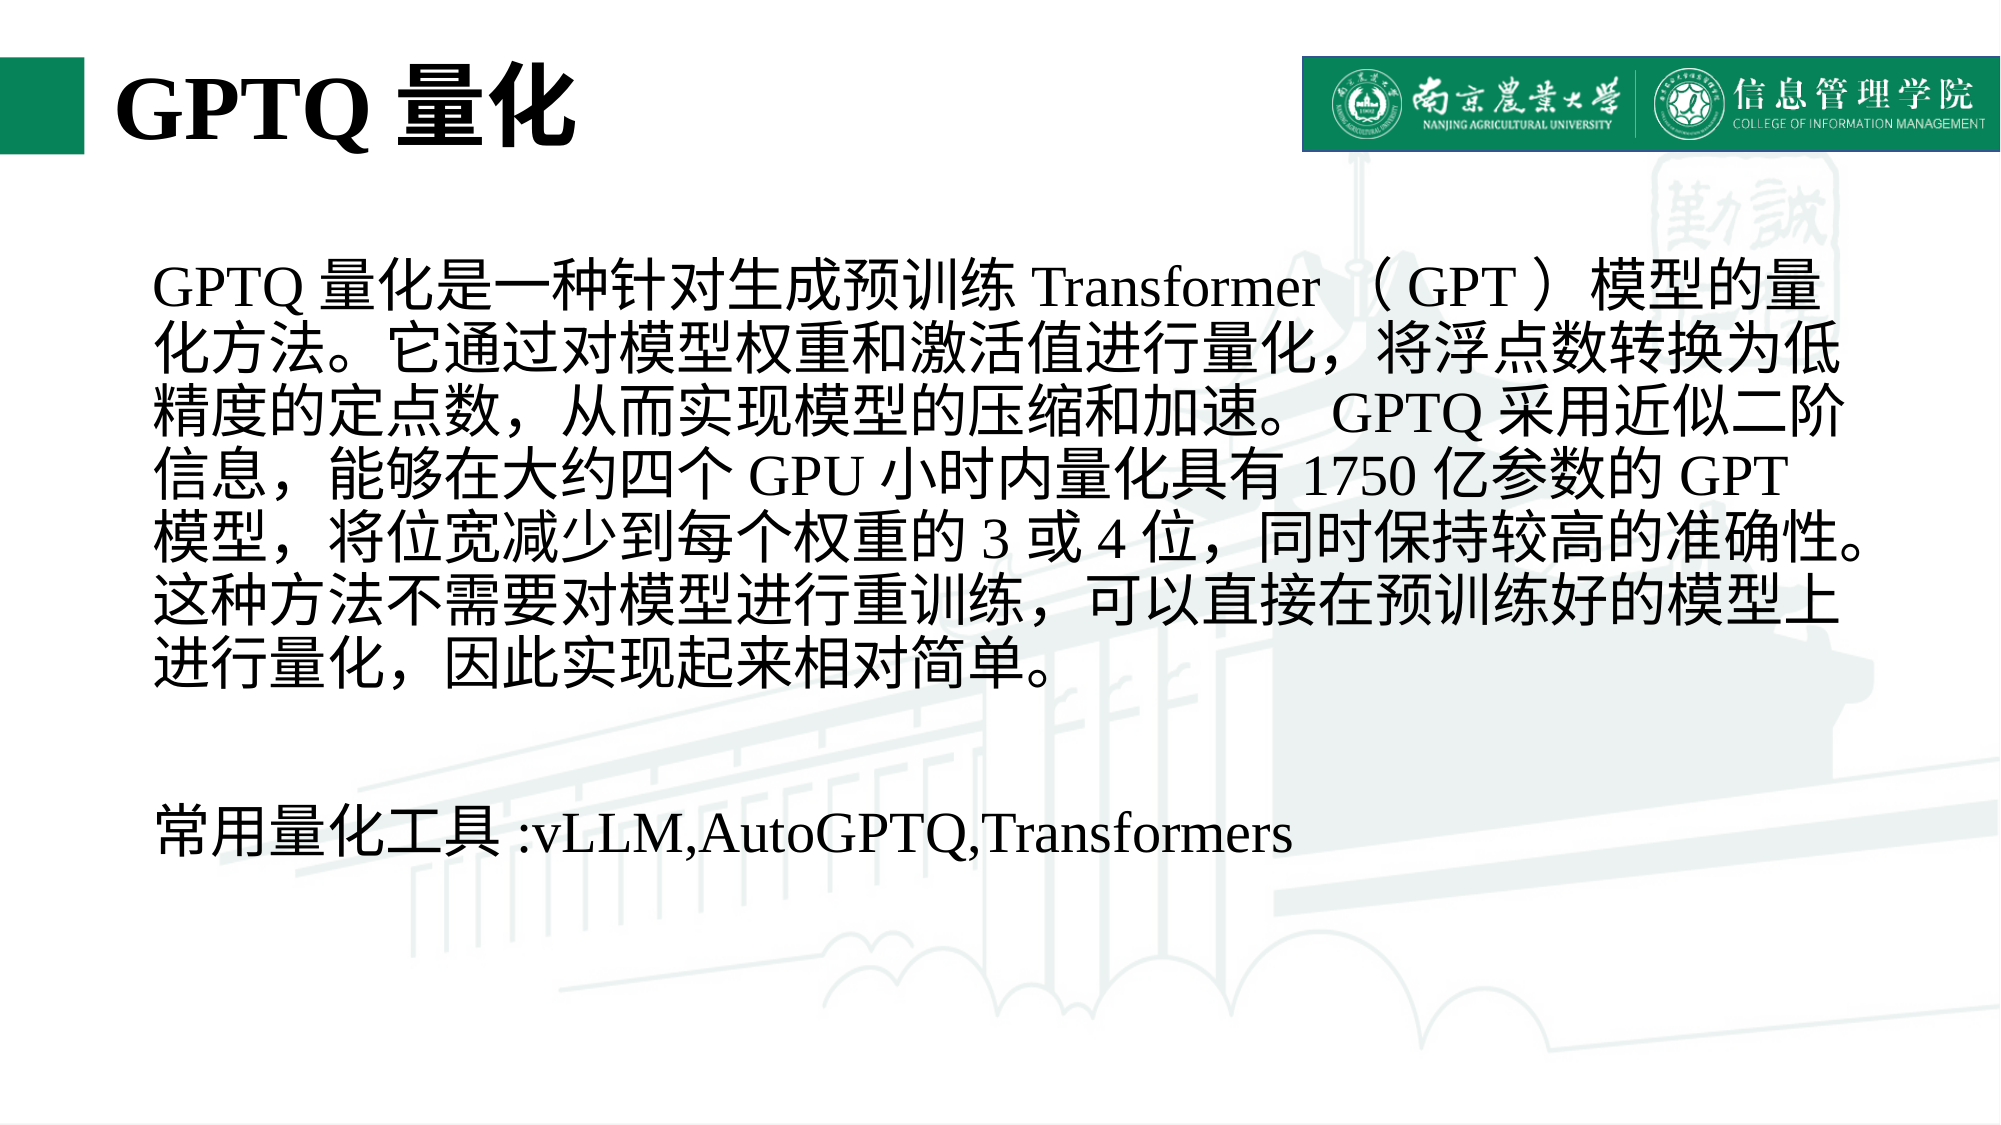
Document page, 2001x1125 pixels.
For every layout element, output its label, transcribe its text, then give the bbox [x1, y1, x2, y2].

list GPTQ量化是一种针对生成预训练Transformer（GPT）模型的量化方法。它通过对模型权重和激活值进行量化，将浮点数转换为低精度的定点数，从而实现模型的压缩和加速。GPTQ采用近似二阶信息，能够在大约四个GPU小时内量化具有1750亿参数的GPT模型，将位宽减少到每个权重的3或4位，同时保持较高的准确性。这种方法不需要对模型进行重训练，可以直接在预训练好的模型上进行量化，因此实现起来相对简单。 常用量化工具:vLLM,AutoGPTQ,Transformers [137, 248, 1863, 1014]
title GPTQ量化 [98, 32, 1248, 188]
picture [1332, 68, 1985, 140]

..............................

▸ **What to work on**: Beginning at the line that contains "For every layout" and ending at the last line above, copy each line without any change.

▸ **Result**:
For every layout element, output its label, transcribe its text, then give the bbox [x1, y1, x2, y2].

list GPTQ量化是一种针对生成预训练Transformer（GPT）模型的量化方法。它通过对模型权重和激活值进行量化，将浮点数转换为低精度的定点数，从而实现模型的压缩和加速。GPTQ采用近似二阶信息，能够在大约四个GPU小时内量化具有1750亿参数的GPT模型，将位宽减少到每个权重的3或4位，同时保持较高的准确性。这种方法不需要对模型进行重训练，可以直接在预训练好的模型上进行量化，因此实现起来相对简单。 常用量化工具:vLLM,AutoGPTQ,Transformers [137, 248, 1863, 1014]
title GPTQ量化 [98, 32, 1248, 188]
picture [1332, 68, 1985, 140]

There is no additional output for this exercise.